» Action item
In the records that follow, find the line with "PUBLIC WORKS/WATERSHED MANAGEMENT"; from there, retype every line exactly through the line with "WEED CONTROL AUTHORITY", which also belongs to the answer.
----
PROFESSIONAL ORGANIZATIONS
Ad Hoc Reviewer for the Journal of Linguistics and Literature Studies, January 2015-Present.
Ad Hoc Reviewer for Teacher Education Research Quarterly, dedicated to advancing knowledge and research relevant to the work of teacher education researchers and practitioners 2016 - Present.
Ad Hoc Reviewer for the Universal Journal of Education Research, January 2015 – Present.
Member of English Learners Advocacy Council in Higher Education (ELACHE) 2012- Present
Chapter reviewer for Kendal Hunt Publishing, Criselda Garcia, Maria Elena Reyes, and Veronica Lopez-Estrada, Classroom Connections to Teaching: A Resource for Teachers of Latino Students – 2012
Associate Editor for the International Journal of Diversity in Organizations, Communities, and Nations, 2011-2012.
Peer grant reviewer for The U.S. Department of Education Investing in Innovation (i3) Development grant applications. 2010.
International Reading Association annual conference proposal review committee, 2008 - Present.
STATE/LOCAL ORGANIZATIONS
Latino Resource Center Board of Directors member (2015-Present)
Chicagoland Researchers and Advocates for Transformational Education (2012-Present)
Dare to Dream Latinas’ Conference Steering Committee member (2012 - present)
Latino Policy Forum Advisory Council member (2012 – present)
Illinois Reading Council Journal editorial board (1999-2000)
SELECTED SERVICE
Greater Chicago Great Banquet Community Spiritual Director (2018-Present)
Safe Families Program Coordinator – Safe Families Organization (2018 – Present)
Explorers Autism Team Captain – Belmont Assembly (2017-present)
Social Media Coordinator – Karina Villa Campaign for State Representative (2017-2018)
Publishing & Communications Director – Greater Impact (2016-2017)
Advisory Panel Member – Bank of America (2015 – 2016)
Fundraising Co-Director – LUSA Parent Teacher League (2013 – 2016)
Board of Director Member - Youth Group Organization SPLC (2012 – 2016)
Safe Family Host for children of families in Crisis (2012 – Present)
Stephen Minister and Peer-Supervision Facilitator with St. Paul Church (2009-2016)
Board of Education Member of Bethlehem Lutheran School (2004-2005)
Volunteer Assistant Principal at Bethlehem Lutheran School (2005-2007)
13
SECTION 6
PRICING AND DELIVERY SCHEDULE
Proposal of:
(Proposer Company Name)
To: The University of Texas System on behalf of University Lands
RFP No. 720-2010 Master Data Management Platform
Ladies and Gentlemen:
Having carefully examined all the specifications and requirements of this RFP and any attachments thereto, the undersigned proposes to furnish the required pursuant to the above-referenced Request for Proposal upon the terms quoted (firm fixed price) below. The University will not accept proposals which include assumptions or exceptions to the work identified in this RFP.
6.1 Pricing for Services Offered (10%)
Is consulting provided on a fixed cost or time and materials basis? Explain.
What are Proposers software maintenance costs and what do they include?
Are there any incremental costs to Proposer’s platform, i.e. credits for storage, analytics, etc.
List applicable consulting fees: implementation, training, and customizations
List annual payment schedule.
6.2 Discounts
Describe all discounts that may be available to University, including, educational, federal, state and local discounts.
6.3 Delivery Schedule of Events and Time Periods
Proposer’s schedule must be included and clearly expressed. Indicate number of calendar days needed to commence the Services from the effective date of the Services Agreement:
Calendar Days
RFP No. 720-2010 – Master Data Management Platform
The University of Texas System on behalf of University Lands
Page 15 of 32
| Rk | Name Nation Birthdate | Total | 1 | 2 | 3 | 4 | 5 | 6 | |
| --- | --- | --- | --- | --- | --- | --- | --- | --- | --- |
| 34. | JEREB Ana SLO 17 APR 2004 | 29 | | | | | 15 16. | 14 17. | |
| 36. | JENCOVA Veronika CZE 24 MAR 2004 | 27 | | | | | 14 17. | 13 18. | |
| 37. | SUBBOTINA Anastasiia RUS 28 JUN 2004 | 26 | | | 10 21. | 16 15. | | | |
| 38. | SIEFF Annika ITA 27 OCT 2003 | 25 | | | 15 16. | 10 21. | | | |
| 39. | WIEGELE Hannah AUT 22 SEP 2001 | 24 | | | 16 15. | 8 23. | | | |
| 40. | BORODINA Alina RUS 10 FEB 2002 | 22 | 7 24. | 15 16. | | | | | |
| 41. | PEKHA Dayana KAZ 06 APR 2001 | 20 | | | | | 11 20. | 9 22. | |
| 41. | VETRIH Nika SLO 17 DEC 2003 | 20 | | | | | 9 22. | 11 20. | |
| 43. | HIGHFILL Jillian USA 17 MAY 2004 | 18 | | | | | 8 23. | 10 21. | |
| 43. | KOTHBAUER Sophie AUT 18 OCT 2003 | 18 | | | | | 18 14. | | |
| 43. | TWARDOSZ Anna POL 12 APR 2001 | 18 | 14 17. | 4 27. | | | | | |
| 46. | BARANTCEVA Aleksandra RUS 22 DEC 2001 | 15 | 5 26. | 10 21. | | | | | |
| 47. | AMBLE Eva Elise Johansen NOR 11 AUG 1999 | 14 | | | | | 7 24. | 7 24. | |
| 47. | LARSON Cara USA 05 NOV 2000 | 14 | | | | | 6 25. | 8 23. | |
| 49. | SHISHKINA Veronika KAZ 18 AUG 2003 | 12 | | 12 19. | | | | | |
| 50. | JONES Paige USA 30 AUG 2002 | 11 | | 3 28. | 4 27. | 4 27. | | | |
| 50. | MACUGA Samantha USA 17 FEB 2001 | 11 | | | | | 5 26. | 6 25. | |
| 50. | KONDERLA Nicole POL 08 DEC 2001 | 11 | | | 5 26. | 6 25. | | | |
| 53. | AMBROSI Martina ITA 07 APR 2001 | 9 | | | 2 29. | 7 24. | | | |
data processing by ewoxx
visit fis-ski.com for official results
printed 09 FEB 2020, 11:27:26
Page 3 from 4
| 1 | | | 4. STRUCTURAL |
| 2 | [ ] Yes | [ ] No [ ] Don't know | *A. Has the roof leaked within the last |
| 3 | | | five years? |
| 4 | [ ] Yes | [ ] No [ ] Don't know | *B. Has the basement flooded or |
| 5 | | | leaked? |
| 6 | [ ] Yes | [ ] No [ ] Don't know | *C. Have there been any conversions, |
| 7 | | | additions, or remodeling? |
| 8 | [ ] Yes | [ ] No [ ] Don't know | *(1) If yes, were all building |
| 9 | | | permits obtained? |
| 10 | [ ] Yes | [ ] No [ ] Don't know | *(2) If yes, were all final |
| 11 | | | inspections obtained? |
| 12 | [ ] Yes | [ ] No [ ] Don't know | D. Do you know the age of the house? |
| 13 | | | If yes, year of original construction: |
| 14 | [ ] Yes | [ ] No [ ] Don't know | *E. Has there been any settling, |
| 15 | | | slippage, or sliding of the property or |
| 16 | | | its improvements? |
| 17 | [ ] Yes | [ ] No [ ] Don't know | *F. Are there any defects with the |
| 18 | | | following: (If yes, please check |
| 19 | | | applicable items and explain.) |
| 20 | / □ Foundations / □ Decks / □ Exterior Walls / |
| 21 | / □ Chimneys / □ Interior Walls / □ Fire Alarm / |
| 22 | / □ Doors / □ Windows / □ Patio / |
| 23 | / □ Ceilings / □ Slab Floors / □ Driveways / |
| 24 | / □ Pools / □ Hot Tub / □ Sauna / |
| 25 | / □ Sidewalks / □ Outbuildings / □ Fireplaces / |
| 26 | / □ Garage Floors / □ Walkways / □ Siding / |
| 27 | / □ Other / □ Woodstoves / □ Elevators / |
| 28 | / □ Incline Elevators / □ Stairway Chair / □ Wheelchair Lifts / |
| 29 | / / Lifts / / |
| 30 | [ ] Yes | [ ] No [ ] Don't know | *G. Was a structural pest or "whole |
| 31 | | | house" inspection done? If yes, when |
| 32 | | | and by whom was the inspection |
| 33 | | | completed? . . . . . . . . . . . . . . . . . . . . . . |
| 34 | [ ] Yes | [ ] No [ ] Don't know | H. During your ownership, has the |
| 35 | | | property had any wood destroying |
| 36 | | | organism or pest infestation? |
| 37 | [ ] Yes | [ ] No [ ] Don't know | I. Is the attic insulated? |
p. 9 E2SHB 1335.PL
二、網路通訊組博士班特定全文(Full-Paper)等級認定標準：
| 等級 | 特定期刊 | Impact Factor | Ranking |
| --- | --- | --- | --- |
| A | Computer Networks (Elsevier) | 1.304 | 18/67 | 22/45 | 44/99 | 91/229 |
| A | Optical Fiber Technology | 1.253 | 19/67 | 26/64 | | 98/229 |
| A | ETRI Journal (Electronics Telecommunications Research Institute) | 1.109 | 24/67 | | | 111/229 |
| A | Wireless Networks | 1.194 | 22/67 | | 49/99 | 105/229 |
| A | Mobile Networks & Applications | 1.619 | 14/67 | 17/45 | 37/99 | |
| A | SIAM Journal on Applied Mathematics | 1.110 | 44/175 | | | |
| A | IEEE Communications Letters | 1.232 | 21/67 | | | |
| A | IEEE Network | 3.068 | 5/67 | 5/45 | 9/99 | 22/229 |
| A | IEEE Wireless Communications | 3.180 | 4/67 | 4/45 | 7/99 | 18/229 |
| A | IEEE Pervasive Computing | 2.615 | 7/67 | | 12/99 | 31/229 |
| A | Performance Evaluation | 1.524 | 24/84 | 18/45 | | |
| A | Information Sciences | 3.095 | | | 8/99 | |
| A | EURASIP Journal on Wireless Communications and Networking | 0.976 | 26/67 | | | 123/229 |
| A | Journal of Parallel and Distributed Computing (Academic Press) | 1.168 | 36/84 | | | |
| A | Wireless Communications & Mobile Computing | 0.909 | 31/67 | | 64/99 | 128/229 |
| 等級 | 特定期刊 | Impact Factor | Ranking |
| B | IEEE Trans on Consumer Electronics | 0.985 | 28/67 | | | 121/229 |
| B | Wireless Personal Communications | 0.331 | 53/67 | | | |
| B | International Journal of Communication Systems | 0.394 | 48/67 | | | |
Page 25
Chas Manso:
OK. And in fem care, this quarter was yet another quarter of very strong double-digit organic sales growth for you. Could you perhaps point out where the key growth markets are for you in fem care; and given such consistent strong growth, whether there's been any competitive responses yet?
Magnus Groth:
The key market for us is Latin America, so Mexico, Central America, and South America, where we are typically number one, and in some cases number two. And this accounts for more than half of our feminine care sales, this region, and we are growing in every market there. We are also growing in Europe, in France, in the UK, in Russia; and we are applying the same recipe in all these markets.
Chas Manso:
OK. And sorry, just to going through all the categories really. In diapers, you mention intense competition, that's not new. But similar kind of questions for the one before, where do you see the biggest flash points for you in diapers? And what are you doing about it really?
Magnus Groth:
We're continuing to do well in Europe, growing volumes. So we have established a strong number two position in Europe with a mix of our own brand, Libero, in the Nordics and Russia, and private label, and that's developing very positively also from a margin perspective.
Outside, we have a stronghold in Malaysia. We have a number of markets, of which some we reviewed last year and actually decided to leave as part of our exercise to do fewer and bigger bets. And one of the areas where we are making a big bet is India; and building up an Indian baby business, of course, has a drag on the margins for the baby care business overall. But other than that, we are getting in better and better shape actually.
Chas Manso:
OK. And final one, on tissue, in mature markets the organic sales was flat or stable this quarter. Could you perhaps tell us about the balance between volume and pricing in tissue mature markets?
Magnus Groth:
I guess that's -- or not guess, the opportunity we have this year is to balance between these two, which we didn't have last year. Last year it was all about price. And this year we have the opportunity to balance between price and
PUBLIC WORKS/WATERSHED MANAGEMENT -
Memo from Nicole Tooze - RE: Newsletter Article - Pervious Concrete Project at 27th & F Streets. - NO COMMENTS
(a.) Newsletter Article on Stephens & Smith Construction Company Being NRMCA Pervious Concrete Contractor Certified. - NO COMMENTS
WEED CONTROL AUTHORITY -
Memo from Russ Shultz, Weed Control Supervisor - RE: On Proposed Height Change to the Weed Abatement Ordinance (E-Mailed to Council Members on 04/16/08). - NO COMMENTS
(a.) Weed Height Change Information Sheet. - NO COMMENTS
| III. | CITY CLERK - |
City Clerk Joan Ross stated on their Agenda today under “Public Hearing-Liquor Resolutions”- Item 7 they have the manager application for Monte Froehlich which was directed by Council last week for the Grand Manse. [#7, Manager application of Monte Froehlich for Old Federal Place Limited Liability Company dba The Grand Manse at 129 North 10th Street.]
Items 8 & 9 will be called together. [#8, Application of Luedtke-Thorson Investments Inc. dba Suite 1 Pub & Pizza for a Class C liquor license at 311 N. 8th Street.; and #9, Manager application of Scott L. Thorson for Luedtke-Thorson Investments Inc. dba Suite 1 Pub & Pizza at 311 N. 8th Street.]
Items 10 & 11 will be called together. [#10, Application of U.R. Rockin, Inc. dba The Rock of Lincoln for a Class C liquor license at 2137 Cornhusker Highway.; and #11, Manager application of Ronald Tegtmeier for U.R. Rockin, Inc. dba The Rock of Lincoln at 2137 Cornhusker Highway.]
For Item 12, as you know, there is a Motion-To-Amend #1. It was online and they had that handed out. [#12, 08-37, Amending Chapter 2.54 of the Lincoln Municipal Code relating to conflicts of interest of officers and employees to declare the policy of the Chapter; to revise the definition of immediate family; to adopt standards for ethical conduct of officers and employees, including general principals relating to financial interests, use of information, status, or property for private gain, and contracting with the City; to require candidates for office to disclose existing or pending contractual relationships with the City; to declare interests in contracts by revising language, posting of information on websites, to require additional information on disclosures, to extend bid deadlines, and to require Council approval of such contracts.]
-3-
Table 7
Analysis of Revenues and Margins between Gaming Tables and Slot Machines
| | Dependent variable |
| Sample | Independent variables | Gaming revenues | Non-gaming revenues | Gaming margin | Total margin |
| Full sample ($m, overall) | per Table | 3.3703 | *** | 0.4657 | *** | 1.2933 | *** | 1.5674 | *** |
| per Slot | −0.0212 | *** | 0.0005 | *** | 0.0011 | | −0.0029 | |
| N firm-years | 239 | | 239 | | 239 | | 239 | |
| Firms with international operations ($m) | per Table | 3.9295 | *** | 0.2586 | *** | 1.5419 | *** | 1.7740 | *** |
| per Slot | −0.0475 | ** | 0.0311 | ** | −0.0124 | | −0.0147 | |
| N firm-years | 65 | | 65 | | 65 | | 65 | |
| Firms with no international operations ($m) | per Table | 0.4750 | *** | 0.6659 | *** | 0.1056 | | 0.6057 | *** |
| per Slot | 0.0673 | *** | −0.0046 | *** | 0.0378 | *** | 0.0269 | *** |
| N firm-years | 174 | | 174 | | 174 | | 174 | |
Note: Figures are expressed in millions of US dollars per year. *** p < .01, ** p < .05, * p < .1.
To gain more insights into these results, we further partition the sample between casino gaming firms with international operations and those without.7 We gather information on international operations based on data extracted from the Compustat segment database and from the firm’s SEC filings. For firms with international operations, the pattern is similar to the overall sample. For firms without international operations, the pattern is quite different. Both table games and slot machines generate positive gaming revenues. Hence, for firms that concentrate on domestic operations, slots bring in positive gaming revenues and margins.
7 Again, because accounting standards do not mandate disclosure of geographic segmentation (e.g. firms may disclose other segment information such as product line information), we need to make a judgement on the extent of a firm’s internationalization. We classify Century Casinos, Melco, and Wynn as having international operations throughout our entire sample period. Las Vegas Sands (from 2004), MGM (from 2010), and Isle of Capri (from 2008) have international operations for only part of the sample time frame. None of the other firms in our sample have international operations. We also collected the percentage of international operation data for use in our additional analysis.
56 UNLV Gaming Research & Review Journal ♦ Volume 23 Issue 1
----
» Response to this task
PUBLIC WORKS/WATERSHED MANAGEMENT -
Memo from Nicole Tooze - RE: Newsletter Article - Pervious Concrete Project at 27th & F Streets. - NO COMMENTS
(a.) Newsletter Article on Stephens & Smith Construction Company Being NRMCA Pervious Concrete Contractor Certified. - NO COMMENTS
WEED CONTROL AUTHORITY -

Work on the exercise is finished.